Scomparso Angelo, i figli si sforzano di seguirne la strada e gl’insegnamenti. Per un decennio se ne stanno lontano dai riflettori, a eccezione della vulcanica Bedy innamorata di cinema, di teatro e per qualche mese di Klaus Kinski. Gian Marco si appassiona all’esperimento di Muccioli a San Patrignano contro la droga diventando il munifico finanziatore della comunità; Massimo è in prima fila nella candidatura olimpica di Milano, oltre che il discreto sponsorizzatore di progetti ecologici su spinta della moglie Milly, spesso eletta in comune con i verdi. A cambiare gli equilibri è l’ingresso di Berlusconi nel Milan con gli straripanti successi in Italia e nel mondo. La Milano interista costretta a un ruolo subalterno si mette a implorare i Moratti, che nel ’95 accettano di rilevare la società dall’allora presidente Pellegrini – industriale del catering, chiamato da Agnelli «il cuoco della Juve» – per 50 miliardi di lire (un po’ meno di 40 milioni di euro). Ne spenderanno oltre mille di milioni di euro per rinverdire le imprese del padre con Massimo in prima fila e Gian Marco defilato a far di conto. In pratica sull’altare del cuore sacrificheranno l’intero ricavato dell’ingresso in borsa della Saras, 750 milioni di euro.
La scomparsa dei Pirelli, il tramonto dei Falck, la metamorfosi dei Feltrinelli, l’aver resistito perfino al ciclone Berlusconi, romano centrico dopo la discesa in politica, regala definitivamente ai Moratti la primazia cittadina. È sancita dall’elezione a sindaca di Letizia, la moglie di Gian Marco, la quale non disdegna il palcoscenico, su cui ha già recitato da presidentessa della Rai e da ministra. Sotto la sua gestione a Milano viene attribuita l’Expo del 2015, ma nelle elezioni del 2011 – un anno dopo la straordinaria tripletta dell’Inter (scudetto, champions league, coppa intercontinentale) – i milanesi le voltano le spalle: le preferenze vanno a Giandomenico Pisapia, famoso avvocato penalista, politico di lungo corso, erede di un’altrettanto apprezzata e radicata dinastia. Una sconfitta inattesa, cui fanno da contorno la crisi internazionale del petrolio, l’ingresso del gruppo petrolifero Rosneft nella Saras, di cui oggi i Moratti detengono il 50,02, gli incidenti sul lavoro con morti nello stabilimento di Sarroch.
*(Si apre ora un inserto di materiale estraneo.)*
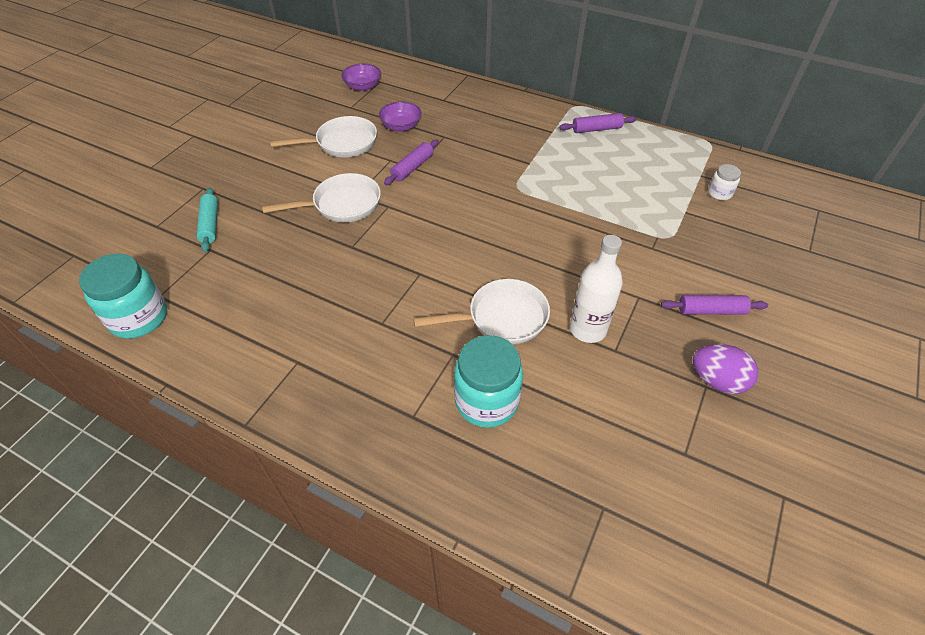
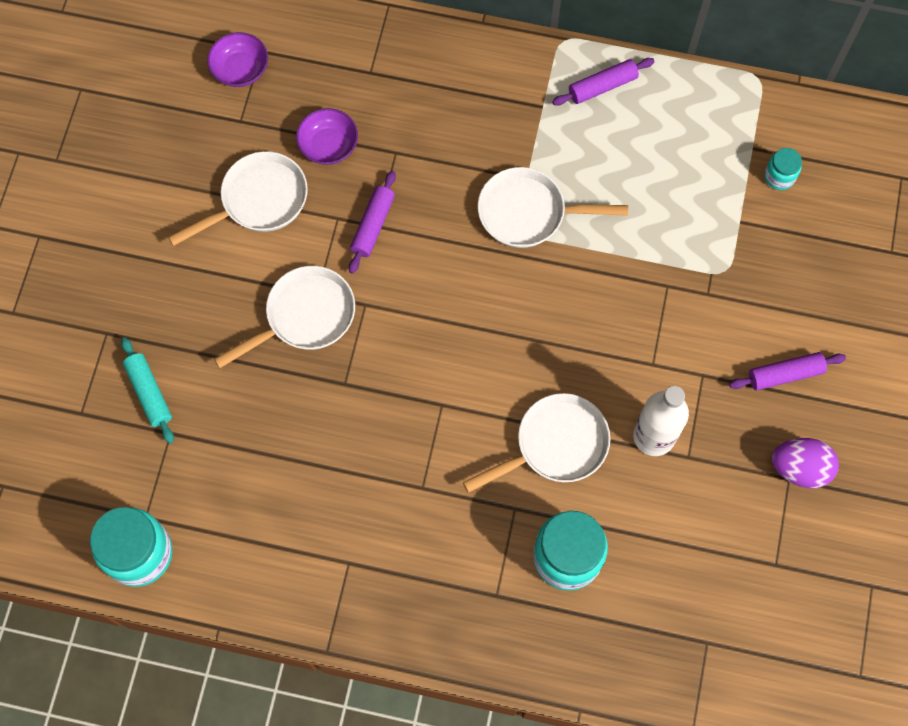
camera: 15 degrees left, 20 degrees up
white jar [708,164,741,200] -> turquoise jar [764,148,802,190]
none -> white pan [478,167,628,248]

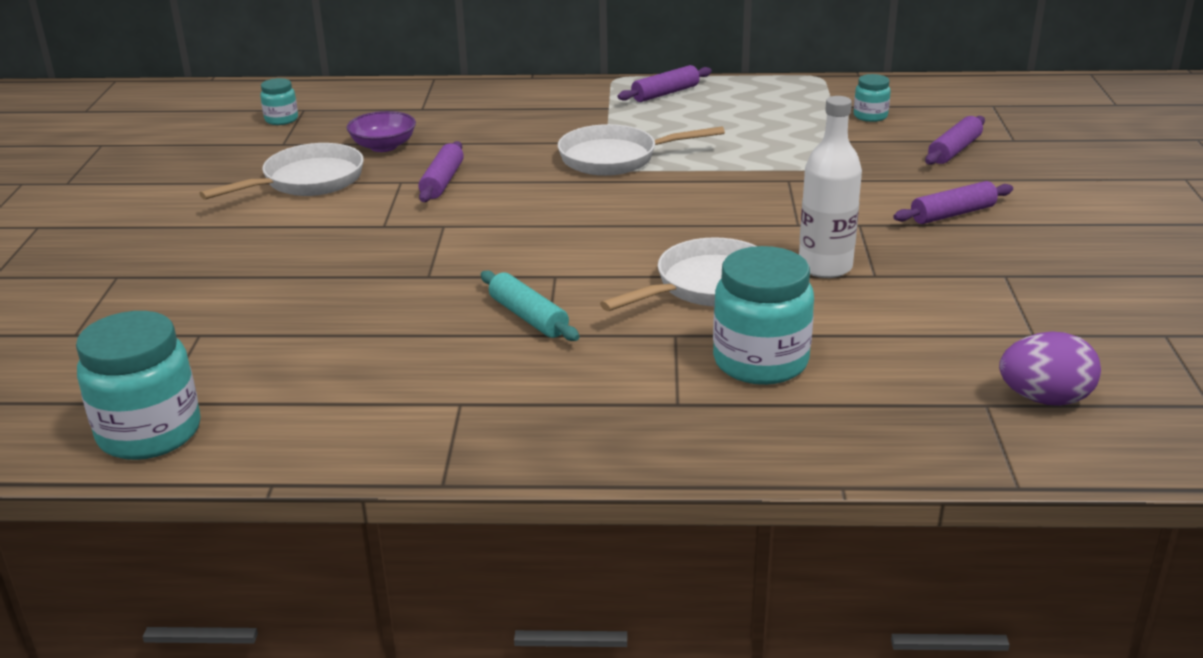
camera: 10 degrees left, 40 degrees down
turquoise rolling pin [121,338,174,444] -> turquoise rolling pin moved to [481,270,579,341]
purple bowl [207,32,268,87] -> turquoise jar [260,78,298,125]
white pan [214,266,355,368] -> none
purple egg [772,438,839,488] -> purple egg moved to [999,331,1101,406]
none -> purple rolling pin [925,116,985,165]

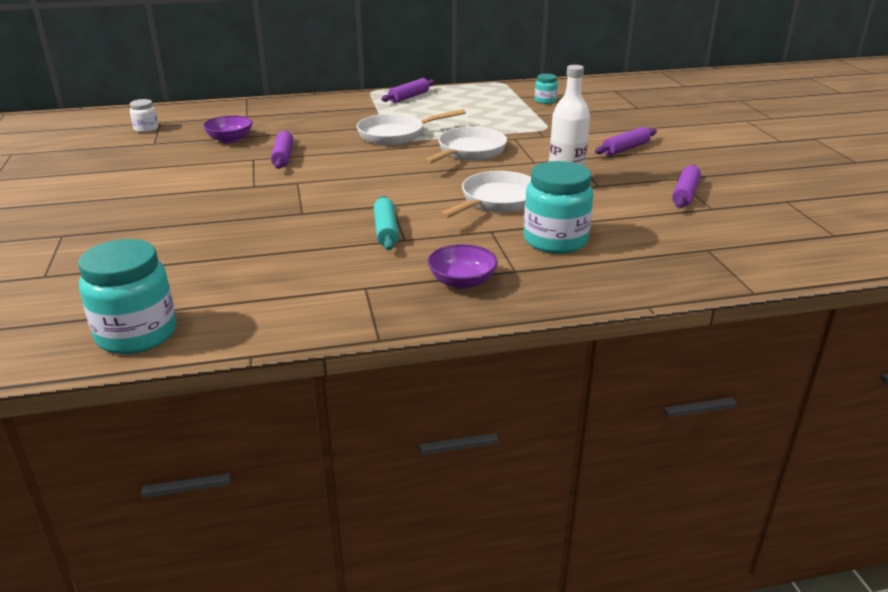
camera: 15 degrees left, 0 degrees up
white pan [199,143,364,200] -> white pan moved to [423,127,507,164]
turquoise jar [260,78,298,125] -> white jar [130,99,158,133]
turquoise rolling pin [481,270,579,341] -> turquoise rolling pin turned 45 degrees clockwise [374,196,399,250]
purple rolling pin [925,116,985,165] -> purple rolling pin moved to [672,165,701,208]
purple egg [999,331,1101,406] -> none
none -> purple bowl [428,244,498,289]

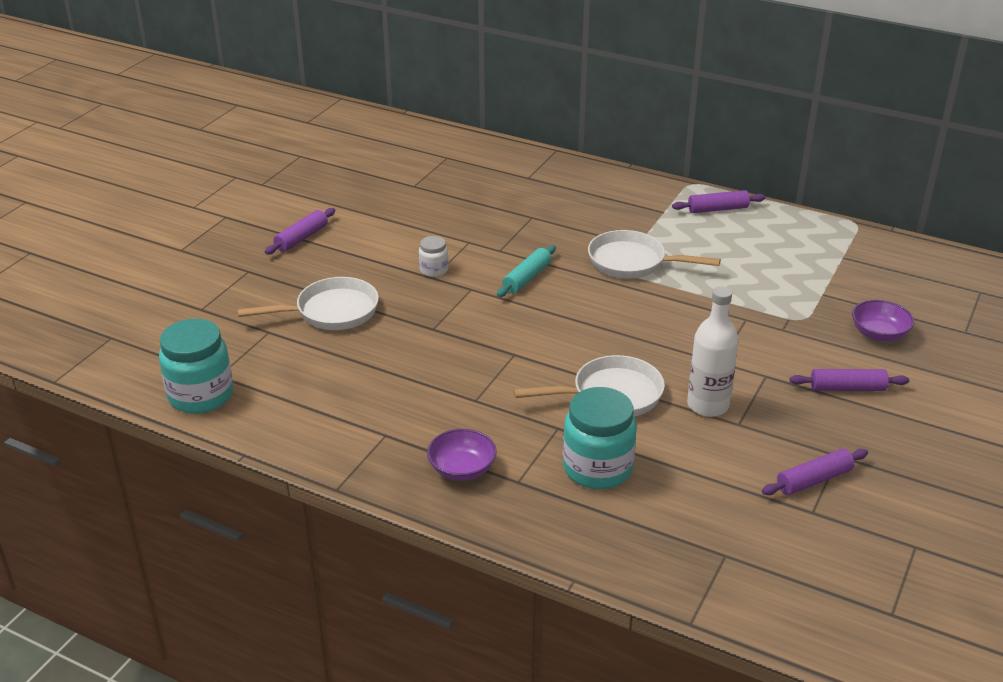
camera: 40 degrees right, 5 degrees up
white jar [130,99,158,133] -> white jar moved to [419,236,448,277]
purple bowl [203,115,253,143] -> purple bowl moved to [852,300,914,341]
purple rolling pin [271,131,293,169] -> purple rolling pin moved to [265,208,335,254]
turquoise rolling pin [374,196,399,250] -> turquoise rolling pin moved to [497,245,556,297]
white pan [423,127,507,164] -> white pan moved to [237,277,379,330]
turquoise jar [535,74,558,104] -> none

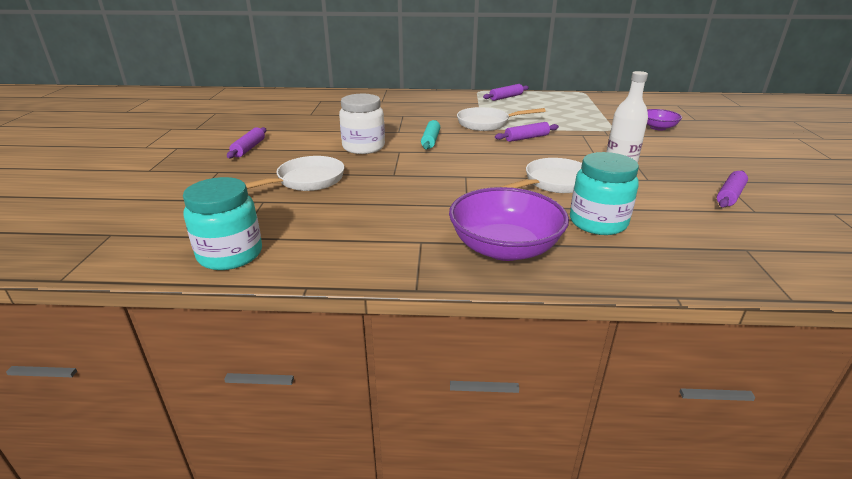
camera: 25 degrees left, 5 degrees down
white jar [419,236,448,277] -> white jar [339,94,385,154], size x1.98
purple bowl [427,429,497,481] -> purple bowl [449,187,569,261], size x1.88
purple rolling pin [790,369,909,391] -> purple rolling pin moved to [495,122,559,142]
A salvare i bilanci interviene la trasversalità dei Moratti: ottengono 200 milioni d’incentivi dai governi Berlusconi e Prodi, come dire il diavolo e l’acquasanta, a secondo dei gusti.
La situazione rimane, tuttavia, complicata con la Saras, che in Borsa ha perso gran parte della quotazione iniziale. Gian Marco reclama la chiusura del rubinetto Inter; Massimo a malincuore l’accontenta vendendola al tycoon indonesiano Tohir per circa 300 milioni di euro. I due fratelli, con le loro nutrite figliolanze, separano i percorsi. La scomparsa, lo scorso febbraio, di Gian Marco per molti ha rappresentato la chiusura di un ciclo.